L’Agence nationale de l’aviation civile algérienne et son homologue libyenne ont signé à Alger un accord préliminaire de transport aérien prévoyant la reprise des liaisons entre les deux pays, suspendues depuis janvier 2016. La signature s’est tenue au siège de l’agence algérienne en présence de délégations des deux administrations.
Le texte fixe un quota de 14 vols passagers hebdomadaires pour chaque compagnie désignée, selon des créneaux définis par les autorités compétentes des deux États. Un mémorandum d’entente accompagne l’accord et prévoit également l’exploitation de vols cargo, ouvrant la voie à une reprise des échanges commerciaux par voie aérienne entre les deux pays.
Un accord en deux étapes avant toute mise en service
L’entrée en vigueur du dispositif reste conditionnée à l’accomplissement des procédures officielles de ratification par les autorités de l’aviation civile des deux pays. Le gouvernement d’unité nationale libyen a qualifié l’initiative d’avancée significative pour le secteur, soulignant le rôle de l’aéroport international Houari-Boumédiène comme plateforme de connexion vers le réseau aérien international.

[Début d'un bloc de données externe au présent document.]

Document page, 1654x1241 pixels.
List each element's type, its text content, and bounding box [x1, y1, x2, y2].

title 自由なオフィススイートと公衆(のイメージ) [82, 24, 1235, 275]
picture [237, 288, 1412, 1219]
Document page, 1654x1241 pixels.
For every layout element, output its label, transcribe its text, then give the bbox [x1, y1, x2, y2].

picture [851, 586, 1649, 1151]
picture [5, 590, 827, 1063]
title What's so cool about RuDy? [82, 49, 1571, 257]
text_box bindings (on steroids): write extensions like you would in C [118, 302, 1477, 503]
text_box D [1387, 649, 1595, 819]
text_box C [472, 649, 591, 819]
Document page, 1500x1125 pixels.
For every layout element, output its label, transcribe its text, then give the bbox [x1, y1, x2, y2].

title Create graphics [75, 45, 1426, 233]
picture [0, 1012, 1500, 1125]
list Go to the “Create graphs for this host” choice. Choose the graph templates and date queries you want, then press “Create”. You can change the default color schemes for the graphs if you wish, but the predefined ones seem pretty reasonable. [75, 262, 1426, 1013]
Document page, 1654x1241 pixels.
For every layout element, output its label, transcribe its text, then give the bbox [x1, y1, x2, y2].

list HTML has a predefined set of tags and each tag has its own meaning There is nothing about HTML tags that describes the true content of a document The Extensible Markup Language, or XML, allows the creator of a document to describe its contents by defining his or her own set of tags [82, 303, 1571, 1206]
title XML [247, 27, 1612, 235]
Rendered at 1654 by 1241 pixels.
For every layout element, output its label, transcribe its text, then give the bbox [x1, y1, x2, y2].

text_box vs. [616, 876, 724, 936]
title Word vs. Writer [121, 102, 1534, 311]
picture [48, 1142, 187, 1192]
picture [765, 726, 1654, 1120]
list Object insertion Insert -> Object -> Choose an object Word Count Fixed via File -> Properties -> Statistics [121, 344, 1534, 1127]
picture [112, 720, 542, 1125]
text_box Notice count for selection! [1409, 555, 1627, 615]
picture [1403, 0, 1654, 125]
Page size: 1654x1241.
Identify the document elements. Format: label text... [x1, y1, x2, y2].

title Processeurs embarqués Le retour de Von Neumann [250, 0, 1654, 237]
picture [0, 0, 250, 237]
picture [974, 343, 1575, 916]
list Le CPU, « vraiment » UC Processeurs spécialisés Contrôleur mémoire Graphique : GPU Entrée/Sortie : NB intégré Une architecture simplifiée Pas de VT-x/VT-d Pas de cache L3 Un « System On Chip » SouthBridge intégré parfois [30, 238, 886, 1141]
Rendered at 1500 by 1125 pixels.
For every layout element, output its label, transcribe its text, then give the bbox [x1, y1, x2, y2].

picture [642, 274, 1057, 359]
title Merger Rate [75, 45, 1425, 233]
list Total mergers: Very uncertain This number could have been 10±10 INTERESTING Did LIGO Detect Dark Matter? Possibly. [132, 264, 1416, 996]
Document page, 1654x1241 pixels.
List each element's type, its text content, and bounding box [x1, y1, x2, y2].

La suspension des liaisons remonte au 29 janvier 2016, date à laquelle le ministère algérien des Transports avait notifié Libyan Airlines et les autorités de Tripoli de l’interruption de la ligne Alger-Tripoli, sans en préciser les motifs.
14 vols par semaine, fret inclus
Le mémorandum encadre les modalités pratiques d’exploitation : rotations passagers et cargo programmées dans le respect des quotas établis, avec une flexibilité de créneaux laissée aux autorités compétentes. Chaque partie désignera sa ou ses compagnies opératrices dans le cadre défini par le texte.
Cette reprise intervient alors qu’Air Algérie engage parallèlement une expansion internationale avec l’ouverture annoncée de sept nouvelles lignes en 2026, dont cinq vers l’Afrique subsaharienne, selon des déclarations de son PDG Hamza Benhamouda le 9 avril.
La mise en service effective des vols Algérie–Libye dépend désormais du calendrier de ratification formelle par les deux autorités de l’aviation civile, sans échéance officielle annoncée à ce stade.